Le faible niveau de protection n’est pas inhérent au parc de la mer de Corail. La France estime avoir atteint les objectifs d’Aïchi avec 30 % de ses eaux protégées, mais moins de 1,7 % bénéficie d’une réelle protection. « Il est nécessaire d’étendre les protections fortes, reconnaît François Gauthiez, directeur de l’appui aux stratégies pour la biodiversité à l’Office français de la biodiversité (OFB) dans le compte-rendu des journées de la Fondation pour la recherche sur la biodiversité (FRB) sur l’évaluation des aires protégées. Avant de nuancer : « Se pose la question du reste des aires protégées, les catégories V et VI de l’UICN. Il ne faudrait pas que la défense des premières conduise au dénigrement des secondes. Il suffit de traverser un parc naturel régional pour voir à quel point les infrastructures agroécologiques y sont nettement plus développées qu’à l’extérieur. »

Force est de reconnaître que la création du parc naturel de la mer de corail pose des jalons. Il n’existait avant cela aucun statut de protection pour les récifs éloignés, pourtant identifiés comme étant parmi les derniers sanctuaires marins au monde.
Par ailleurs, d’autres sites du parc, les monts sous-marins, ont été identifiés comme des zones d’intérêt écologique majeur. Leur mise en réserve est en question, même si cela prend du temps. « Le parc marin de la mer d’Iroise ne s’est pas créé en un jour, souligne l’ethnoécologue à l’IRD, Catherine Sabinot. Ce temps long doit conduire à des règles de gestion négociées entre les acteurs concernés, accompagnées de mesures de surveillance ajustées et réalistes. » La chercheuse participe actuellement à un projet évaluant le comportement des oiseaux en cas de dérangement sur les îlots du lagon et comment les usagers perçoivent leur propre nuisance. Ces données permettront de proposer un outil d’aide à la gestion de fréquentation des îlots. Il pourrait s’appliquer à ceux, beaucoup plus éloignés, du parc naturel de la mer de Corail.
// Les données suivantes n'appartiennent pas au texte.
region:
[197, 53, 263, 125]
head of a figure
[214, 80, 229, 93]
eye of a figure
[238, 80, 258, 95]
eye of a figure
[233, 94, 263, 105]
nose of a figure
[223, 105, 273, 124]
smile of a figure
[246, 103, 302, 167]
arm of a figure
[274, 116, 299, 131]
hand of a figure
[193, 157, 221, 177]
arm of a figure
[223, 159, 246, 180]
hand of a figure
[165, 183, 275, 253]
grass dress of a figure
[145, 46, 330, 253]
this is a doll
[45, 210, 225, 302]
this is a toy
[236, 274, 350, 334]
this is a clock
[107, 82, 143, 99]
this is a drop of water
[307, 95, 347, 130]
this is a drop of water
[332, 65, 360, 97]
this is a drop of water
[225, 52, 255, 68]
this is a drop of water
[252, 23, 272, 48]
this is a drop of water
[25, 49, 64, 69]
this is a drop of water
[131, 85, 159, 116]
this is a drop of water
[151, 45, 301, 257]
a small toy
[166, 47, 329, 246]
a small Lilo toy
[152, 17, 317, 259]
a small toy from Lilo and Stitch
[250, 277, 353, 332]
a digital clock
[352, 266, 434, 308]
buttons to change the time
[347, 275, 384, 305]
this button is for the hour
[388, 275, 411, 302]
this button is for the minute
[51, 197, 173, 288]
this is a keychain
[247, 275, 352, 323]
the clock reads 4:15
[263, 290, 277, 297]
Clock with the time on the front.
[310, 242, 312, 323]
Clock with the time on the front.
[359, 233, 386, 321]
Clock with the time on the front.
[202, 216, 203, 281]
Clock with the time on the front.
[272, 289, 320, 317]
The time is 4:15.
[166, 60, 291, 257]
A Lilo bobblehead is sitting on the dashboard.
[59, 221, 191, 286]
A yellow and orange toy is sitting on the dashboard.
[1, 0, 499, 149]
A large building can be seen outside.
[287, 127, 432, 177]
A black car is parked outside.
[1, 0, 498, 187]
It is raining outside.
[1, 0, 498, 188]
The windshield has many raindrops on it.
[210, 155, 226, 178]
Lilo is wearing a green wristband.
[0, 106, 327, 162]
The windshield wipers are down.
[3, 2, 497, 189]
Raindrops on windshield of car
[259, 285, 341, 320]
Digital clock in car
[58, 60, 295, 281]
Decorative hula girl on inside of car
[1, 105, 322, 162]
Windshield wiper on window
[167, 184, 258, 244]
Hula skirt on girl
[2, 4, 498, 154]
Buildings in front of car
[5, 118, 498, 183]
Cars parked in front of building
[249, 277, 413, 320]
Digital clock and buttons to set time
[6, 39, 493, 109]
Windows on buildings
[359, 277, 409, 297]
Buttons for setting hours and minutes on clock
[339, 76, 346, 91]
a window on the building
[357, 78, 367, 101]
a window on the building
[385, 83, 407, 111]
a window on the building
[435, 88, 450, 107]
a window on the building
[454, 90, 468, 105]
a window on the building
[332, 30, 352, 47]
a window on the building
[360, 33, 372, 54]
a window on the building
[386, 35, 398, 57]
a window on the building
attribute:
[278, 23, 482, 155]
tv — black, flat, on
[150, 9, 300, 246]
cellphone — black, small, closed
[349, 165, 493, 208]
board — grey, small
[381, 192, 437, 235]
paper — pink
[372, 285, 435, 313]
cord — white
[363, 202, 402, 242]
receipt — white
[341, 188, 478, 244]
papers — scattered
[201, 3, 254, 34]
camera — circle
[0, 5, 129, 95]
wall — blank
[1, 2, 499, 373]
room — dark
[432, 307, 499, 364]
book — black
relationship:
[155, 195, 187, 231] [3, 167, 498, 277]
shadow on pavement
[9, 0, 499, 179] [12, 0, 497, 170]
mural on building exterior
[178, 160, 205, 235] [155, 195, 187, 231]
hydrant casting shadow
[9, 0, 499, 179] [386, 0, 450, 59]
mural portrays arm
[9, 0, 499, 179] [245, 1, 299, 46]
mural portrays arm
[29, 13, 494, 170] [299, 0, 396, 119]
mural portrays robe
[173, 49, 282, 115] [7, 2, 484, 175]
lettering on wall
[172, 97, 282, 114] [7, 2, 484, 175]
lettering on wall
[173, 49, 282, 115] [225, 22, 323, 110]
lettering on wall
Les associations gardent leur mot à dire
Pour la scientifique, l’une des avancées clés avec la création du parc relève de sa gouvernance. « La zone économique exclusive est désormais dotée d’un comité de gestion, il met autour de la table tous les acteurs concernés par le parc, associations comme acteurs économiques, précise-t-elle. Le gouvernement calédonien n’est donc pas le seul acteur de la décision. » Ainsi, si demain la pêche souhaitait s’intensifier, la question serait discutée collégialement. « Mais cela a peu de chances de se produire, le secteur de la pêche est durable en Nouvelle-Calédonie, rassure Valérie Allain. Seuls les navires au pavillon calédonien ont une autorisation. Il y a moins de vingt licences délivrées à ce jour, les prises sont très faibles par rapport aux îles voisines du Vanuatu et des Fidji. »
Reste que dans le monde, une tendance forte à la rétrogradation est observée. La FRB relève que plus de soixante-dix pays ont annulé et ou affaibli leurs zones de protections depuis les années 2000. Dans 62 % des cas, ces changements sont associés au développement d’activités industrielles. Il ne faudrait donc pas que les connaissances acquises sous le couvert d’un besoin de mieux protéger conduisent au déclassement de zones identifiées comme riches de ressources économiques dans le parc naturel de la mer de Corail.